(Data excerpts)

= = = = =

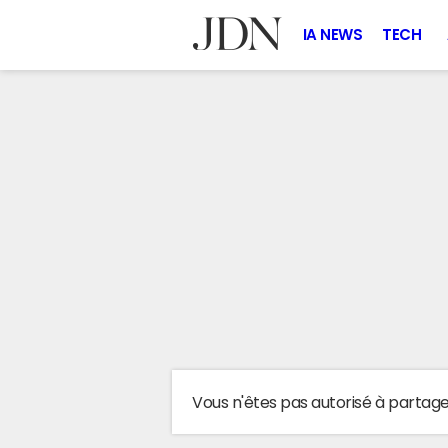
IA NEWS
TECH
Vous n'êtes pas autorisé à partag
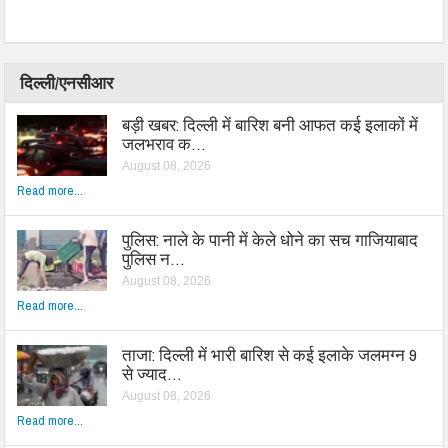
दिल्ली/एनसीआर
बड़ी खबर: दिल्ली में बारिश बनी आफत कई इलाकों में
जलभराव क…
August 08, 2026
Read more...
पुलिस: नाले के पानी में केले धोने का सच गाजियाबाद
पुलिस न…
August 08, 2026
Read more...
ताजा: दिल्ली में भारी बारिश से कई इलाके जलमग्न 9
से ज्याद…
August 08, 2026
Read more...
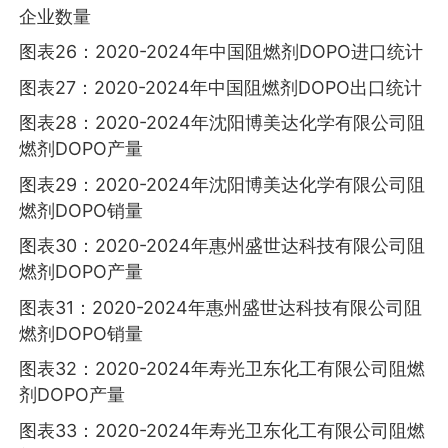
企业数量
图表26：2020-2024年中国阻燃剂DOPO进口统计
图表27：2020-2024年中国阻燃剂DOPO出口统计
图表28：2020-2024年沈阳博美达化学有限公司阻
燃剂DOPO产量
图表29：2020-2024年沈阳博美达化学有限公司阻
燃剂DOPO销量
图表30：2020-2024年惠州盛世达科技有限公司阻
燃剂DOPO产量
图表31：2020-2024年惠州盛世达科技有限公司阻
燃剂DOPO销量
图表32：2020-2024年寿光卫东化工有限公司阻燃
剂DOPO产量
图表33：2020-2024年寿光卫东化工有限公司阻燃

= = = = =

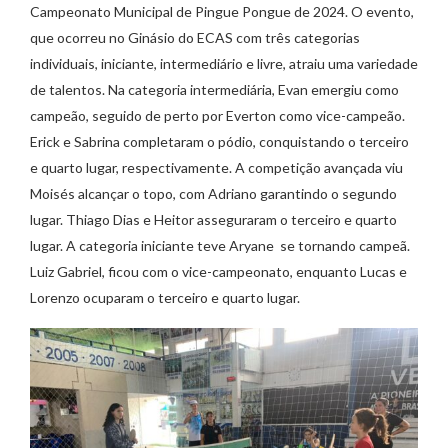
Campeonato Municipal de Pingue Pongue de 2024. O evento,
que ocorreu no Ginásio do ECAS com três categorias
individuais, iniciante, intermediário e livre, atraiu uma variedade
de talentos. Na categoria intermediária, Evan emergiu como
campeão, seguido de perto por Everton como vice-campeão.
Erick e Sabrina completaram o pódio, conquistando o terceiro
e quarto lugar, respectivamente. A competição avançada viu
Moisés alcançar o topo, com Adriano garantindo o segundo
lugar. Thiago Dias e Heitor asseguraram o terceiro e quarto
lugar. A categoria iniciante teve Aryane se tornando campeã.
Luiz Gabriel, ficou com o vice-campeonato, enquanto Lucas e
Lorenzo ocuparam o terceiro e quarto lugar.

= = = = =

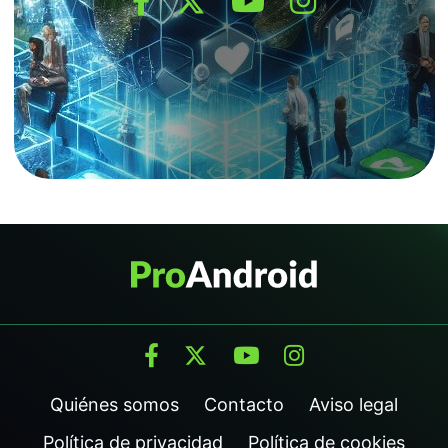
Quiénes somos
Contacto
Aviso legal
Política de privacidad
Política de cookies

= = = = =

WHAT THIS TASK INVOLVES:
In the records above, the line with "Quiénes somos" marks the start and the line with "Política de cookies" marks the end; copy that stretch exactly, both lines included, and nothing else.

RESPONSE:
Quiénes somos
Contacto
Aviso legal
Política de privacidad
Política de cookies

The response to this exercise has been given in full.